## Activity
Pick out every line in the items below that contains the word "challenges", and copy each of those lines in full.

## Stored data
########################################

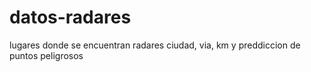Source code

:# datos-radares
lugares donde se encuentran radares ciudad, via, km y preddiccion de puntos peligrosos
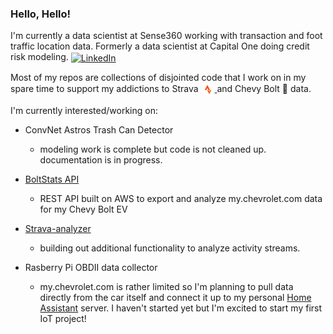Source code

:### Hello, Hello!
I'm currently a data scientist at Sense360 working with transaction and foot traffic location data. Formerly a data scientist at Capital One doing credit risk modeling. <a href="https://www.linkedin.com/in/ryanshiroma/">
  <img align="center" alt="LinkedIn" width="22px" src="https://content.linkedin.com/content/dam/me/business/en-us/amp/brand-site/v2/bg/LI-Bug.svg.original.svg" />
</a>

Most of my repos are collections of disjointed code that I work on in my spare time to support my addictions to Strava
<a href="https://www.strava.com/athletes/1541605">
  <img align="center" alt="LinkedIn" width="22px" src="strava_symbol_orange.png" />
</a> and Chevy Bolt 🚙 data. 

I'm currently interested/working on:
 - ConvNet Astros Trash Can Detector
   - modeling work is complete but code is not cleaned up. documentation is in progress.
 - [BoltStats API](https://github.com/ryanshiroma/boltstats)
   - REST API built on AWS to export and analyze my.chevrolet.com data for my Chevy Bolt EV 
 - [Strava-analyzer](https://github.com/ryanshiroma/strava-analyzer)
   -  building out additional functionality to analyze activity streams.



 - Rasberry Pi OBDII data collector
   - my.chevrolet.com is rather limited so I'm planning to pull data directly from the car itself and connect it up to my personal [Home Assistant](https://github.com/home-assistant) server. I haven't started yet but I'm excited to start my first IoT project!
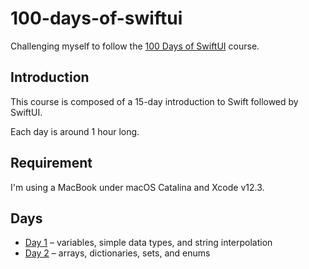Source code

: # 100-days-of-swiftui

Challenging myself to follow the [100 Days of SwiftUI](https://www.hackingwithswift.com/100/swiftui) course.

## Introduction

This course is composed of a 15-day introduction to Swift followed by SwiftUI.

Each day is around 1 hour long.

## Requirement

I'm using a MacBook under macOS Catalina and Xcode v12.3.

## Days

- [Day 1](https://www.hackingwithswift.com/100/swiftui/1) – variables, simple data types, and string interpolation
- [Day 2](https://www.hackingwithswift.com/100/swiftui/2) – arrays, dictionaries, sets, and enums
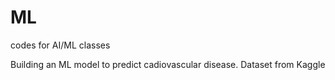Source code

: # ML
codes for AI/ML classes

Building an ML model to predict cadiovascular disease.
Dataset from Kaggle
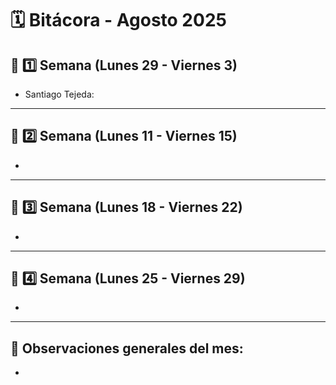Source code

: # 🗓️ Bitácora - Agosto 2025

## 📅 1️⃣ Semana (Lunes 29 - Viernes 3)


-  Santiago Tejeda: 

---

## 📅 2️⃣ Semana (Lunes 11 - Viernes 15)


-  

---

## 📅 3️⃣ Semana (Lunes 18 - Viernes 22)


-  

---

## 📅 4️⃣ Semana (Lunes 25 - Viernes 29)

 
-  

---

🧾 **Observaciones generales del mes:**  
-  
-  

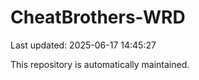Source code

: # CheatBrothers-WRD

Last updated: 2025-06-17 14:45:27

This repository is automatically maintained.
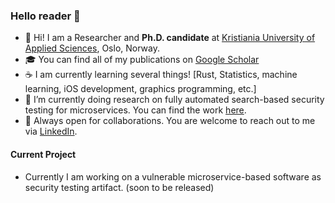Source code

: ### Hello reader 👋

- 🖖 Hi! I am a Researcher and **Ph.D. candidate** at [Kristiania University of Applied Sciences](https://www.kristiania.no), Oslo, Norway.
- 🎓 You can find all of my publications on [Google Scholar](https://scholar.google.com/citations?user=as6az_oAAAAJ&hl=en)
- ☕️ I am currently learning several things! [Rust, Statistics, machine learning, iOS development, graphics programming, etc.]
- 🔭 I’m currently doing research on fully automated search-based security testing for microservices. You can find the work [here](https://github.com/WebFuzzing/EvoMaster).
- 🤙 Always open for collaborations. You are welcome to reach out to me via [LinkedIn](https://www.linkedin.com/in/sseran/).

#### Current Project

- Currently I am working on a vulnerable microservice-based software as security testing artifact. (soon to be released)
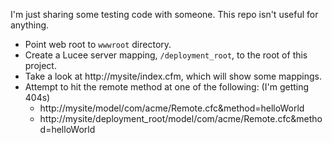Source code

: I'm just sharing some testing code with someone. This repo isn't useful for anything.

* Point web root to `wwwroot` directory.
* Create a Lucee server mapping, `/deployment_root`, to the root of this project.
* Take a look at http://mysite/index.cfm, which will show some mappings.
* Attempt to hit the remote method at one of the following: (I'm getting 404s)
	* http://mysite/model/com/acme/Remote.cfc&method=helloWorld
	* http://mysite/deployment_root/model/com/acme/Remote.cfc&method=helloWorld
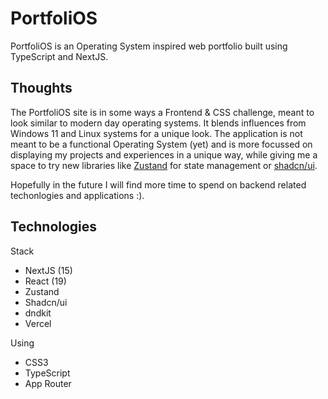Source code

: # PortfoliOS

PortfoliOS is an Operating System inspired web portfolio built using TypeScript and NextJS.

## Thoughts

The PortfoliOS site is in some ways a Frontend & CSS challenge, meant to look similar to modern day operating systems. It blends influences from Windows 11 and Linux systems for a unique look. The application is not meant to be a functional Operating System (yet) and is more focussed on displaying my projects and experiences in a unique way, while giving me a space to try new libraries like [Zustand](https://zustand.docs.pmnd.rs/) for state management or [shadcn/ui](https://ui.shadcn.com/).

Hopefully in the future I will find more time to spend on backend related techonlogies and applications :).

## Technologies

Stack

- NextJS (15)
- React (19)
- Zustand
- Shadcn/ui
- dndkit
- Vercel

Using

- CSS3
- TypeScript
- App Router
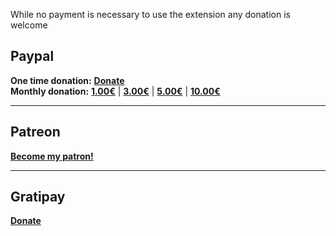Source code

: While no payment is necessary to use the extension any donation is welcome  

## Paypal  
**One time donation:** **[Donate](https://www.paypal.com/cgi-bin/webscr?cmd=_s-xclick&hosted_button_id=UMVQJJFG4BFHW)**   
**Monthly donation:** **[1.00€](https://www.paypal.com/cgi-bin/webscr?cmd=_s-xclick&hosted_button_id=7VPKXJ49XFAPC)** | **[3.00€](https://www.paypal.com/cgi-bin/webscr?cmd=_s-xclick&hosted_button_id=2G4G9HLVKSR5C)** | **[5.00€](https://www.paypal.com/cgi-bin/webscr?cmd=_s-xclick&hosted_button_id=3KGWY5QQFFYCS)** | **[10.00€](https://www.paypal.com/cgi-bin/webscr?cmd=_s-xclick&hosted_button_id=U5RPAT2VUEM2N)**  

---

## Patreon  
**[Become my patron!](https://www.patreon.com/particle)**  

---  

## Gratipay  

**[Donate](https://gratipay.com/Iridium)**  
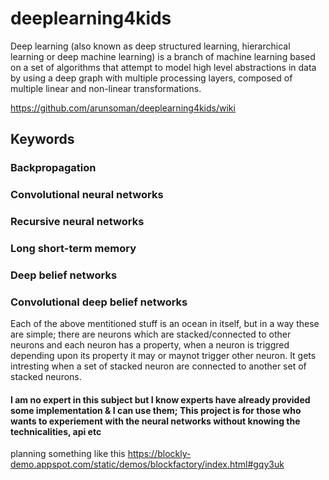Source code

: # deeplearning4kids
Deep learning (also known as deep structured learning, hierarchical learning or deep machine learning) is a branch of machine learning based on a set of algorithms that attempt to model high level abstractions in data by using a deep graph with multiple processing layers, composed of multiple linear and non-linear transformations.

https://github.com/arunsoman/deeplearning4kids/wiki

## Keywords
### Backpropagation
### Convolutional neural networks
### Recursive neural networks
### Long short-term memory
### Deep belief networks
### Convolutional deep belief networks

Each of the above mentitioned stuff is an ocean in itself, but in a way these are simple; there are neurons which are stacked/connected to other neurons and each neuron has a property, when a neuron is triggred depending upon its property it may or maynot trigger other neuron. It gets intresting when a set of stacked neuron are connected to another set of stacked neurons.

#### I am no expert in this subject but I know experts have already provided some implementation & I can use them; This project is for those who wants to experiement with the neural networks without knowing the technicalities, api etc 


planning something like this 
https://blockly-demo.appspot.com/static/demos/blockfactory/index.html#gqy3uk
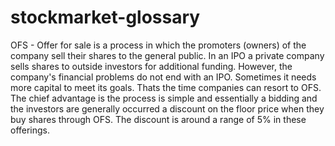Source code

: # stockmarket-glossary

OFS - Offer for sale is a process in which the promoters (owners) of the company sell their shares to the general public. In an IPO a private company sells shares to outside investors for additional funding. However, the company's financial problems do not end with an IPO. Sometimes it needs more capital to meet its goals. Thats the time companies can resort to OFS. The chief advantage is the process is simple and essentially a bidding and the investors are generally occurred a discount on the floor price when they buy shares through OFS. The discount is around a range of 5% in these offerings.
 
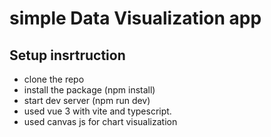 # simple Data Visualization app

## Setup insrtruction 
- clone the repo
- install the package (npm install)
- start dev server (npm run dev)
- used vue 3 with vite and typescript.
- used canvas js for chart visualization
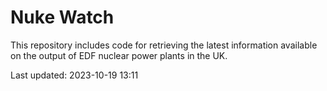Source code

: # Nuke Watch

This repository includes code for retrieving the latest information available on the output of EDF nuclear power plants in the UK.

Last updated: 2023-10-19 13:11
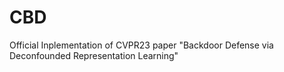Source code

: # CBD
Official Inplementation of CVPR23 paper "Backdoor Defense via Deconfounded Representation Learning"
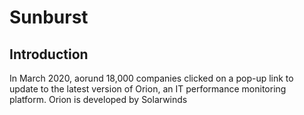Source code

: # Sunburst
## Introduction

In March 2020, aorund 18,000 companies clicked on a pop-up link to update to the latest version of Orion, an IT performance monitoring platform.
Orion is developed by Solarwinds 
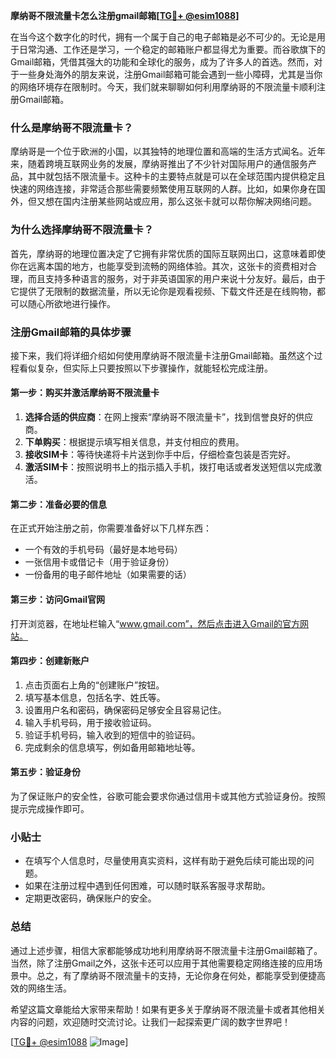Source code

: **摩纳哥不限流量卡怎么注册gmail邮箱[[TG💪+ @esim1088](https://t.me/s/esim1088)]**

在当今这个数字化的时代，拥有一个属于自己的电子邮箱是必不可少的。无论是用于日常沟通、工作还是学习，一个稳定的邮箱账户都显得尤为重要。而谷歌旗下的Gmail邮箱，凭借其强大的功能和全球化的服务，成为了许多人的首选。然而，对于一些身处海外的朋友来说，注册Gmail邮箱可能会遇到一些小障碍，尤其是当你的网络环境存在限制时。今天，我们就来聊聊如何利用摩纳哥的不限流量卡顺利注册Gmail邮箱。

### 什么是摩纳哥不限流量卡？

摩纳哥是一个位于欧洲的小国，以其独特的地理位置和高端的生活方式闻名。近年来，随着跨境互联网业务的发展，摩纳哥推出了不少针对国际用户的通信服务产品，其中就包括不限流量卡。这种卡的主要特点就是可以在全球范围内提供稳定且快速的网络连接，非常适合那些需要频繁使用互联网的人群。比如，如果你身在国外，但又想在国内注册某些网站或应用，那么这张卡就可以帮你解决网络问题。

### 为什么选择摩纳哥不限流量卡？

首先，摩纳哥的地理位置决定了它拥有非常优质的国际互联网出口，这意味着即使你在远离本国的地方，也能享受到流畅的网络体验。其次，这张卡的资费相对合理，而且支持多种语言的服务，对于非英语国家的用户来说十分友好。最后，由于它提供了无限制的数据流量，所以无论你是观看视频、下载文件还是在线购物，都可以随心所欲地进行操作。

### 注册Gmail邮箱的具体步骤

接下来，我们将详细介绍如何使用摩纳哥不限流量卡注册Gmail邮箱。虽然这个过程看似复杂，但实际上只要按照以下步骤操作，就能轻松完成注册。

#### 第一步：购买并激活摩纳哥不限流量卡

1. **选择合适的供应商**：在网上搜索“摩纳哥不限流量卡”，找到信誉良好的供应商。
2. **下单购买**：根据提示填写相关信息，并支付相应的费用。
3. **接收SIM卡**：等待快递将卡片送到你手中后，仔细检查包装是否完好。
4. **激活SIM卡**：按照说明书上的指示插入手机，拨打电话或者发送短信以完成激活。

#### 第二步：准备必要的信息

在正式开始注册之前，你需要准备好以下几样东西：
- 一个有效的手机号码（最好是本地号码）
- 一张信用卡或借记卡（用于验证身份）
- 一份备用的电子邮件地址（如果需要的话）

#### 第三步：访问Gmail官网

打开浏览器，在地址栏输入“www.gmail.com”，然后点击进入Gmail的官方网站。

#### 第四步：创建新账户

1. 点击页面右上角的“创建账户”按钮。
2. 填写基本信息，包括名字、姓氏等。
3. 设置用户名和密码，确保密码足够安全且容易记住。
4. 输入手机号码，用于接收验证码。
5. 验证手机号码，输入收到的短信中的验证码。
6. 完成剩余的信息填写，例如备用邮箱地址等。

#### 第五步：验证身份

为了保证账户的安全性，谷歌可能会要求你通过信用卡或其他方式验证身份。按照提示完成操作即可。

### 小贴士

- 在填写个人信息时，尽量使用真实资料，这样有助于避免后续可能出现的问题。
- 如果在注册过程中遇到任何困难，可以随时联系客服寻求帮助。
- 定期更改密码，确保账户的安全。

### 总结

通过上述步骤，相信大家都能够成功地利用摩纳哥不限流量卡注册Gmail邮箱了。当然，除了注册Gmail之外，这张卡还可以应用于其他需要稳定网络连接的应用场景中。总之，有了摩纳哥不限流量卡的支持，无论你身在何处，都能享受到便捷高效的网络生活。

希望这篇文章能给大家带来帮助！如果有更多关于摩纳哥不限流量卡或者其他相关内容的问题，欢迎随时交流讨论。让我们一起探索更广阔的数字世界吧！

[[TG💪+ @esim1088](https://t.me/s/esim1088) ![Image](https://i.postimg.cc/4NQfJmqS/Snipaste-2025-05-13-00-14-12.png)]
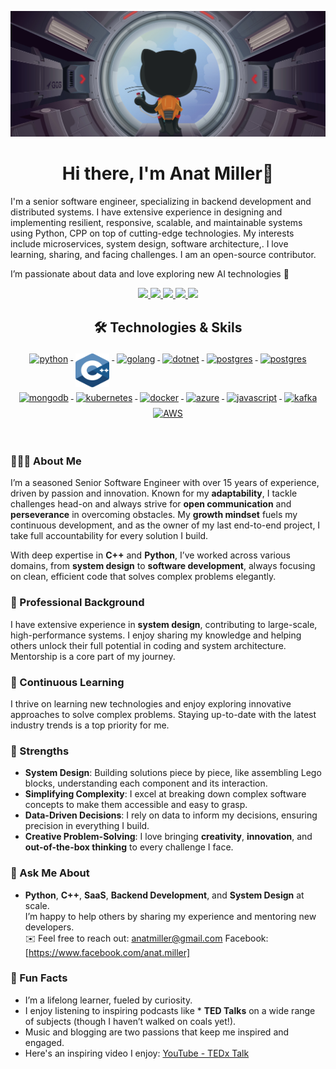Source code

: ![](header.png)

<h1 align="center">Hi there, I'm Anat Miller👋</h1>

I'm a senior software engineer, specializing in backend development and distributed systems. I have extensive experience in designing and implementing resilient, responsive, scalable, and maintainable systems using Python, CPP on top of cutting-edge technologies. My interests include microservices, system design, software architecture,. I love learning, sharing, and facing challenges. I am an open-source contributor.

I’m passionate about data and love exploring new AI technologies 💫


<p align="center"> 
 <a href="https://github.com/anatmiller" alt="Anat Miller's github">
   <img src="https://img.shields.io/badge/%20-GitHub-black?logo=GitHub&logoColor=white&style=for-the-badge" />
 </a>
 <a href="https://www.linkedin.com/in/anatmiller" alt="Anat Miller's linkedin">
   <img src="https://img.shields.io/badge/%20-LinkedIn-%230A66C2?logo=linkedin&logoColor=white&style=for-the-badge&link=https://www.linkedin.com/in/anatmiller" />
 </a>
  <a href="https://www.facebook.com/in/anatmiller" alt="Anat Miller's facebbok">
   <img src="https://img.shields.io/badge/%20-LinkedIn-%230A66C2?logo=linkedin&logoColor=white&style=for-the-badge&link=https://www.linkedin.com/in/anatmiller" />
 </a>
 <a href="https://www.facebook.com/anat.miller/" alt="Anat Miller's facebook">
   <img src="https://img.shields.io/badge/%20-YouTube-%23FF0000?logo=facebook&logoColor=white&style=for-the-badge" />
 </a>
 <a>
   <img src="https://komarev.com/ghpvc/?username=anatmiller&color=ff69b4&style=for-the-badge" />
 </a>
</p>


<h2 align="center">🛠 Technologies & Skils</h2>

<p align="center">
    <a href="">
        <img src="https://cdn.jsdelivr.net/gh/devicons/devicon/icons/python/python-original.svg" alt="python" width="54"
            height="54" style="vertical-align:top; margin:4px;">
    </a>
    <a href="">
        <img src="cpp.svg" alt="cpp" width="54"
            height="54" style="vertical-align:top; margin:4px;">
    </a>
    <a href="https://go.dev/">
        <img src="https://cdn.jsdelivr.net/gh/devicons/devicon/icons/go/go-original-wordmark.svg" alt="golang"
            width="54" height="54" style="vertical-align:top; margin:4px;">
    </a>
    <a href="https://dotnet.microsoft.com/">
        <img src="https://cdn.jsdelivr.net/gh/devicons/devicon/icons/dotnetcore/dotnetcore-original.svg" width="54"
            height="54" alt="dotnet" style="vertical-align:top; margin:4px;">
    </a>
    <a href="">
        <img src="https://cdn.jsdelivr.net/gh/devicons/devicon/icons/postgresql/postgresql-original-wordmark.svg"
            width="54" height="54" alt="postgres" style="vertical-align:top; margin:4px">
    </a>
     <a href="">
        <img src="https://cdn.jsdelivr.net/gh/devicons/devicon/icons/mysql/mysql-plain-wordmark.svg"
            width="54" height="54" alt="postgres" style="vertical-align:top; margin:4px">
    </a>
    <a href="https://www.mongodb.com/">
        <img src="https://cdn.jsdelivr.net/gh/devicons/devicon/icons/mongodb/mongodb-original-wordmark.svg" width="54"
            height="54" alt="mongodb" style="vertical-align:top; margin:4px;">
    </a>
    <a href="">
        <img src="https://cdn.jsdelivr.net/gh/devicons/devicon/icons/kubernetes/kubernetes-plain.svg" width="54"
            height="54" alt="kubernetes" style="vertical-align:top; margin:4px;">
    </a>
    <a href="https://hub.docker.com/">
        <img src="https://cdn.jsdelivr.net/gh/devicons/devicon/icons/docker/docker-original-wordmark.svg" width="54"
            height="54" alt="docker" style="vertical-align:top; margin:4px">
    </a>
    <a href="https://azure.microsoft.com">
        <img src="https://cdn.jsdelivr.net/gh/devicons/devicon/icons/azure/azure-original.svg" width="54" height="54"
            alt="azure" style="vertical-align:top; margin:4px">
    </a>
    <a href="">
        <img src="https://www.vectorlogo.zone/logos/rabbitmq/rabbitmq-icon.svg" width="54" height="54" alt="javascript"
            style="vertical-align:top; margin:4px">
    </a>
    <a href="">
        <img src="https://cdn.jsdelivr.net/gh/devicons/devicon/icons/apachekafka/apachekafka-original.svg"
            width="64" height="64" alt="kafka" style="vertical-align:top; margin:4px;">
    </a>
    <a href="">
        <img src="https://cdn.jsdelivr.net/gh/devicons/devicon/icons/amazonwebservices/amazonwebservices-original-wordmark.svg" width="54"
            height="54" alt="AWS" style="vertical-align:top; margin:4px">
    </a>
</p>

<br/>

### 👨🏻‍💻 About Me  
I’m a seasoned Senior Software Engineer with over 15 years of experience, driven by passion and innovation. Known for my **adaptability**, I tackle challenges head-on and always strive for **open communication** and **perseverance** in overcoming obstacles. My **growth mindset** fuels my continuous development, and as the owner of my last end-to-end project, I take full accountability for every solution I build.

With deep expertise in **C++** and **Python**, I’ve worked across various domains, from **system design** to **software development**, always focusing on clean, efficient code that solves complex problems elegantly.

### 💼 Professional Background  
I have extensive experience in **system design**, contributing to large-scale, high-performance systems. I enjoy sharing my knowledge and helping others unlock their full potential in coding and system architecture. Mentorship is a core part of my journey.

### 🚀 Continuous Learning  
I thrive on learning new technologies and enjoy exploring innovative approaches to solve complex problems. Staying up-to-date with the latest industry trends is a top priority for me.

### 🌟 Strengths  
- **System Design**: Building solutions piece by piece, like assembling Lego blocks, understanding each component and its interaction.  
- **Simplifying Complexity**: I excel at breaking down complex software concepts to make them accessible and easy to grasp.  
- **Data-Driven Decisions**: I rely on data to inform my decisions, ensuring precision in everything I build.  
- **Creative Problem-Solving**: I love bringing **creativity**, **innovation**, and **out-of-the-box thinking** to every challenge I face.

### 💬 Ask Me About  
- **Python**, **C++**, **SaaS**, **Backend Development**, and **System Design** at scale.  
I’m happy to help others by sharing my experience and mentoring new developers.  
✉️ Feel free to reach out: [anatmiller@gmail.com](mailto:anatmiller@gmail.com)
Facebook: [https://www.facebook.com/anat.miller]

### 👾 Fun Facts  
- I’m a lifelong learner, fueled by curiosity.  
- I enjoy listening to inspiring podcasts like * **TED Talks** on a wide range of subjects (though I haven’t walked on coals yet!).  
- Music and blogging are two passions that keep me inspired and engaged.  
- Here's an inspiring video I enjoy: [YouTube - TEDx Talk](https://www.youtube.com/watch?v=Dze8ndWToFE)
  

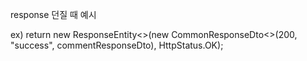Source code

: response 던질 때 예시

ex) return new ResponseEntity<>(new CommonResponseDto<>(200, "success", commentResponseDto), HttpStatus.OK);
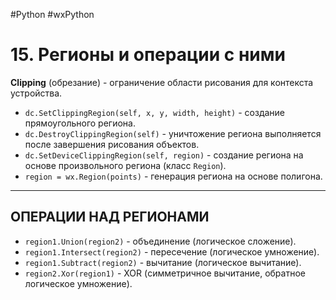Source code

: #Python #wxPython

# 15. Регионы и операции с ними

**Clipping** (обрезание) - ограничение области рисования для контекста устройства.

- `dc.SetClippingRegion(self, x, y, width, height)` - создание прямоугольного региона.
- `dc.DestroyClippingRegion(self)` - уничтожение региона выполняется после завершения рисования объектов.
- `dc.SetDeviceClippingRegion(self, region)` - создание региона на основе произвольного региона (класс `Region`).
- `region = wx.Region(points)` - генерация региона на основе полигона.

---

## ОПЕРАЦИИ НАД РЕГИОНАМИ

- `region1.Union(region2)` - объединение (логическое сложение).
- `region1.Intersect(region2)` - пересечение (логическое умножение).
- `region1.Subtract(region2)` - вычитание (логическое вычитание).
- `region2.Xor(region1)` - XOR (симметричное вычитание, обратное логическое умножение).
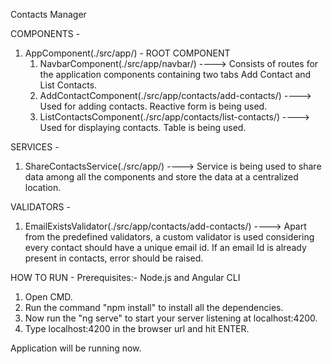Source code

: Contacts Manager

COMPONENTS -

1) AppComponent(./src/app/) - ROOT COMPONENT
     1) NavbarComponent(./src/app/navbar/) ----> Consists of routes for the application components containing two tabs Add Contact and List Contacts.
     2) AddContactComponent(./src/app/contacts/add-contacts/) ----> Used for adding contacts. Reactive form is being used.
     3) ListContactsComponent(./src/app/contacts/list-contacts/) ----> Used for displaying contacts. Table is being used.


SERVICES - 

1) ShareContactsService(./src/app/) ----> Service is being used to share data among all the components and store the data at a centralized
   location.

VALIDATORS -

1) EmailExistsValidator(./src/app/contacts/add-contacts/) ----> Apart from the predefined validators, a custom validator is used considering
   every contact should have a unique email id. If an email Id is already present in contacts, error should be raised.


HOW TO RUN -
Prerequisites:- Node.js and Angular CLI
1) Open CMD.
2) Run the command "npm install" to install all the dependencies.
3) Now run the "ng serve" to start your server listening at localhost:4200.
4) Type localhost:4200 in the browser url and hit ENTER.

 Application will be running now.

########################################

## Exercise output
I'm a senior software engineer, specializing in backend development and distributed systems. I have extensive experience in designing and implementing resilient, responsive, scalable, and maintainable systems using Python, CPP on top of cutting-edge technologies. My interests include microservices, system design, software architecture,. I love learning, sharing, and facing challenges. I am an open-source contributor.
I’m a seasoned Senior Software Engineer with over 15 years of experience, driven by passion and innovation. Known for my **adaptability**, I tackle challenges head-on and always strive for **open communication** and **perseverance** in overcoming obstacles. My **growth mindset** fuels my continuous development, and as the owner of my last end-to-end project, I take full accountability for every solution I build.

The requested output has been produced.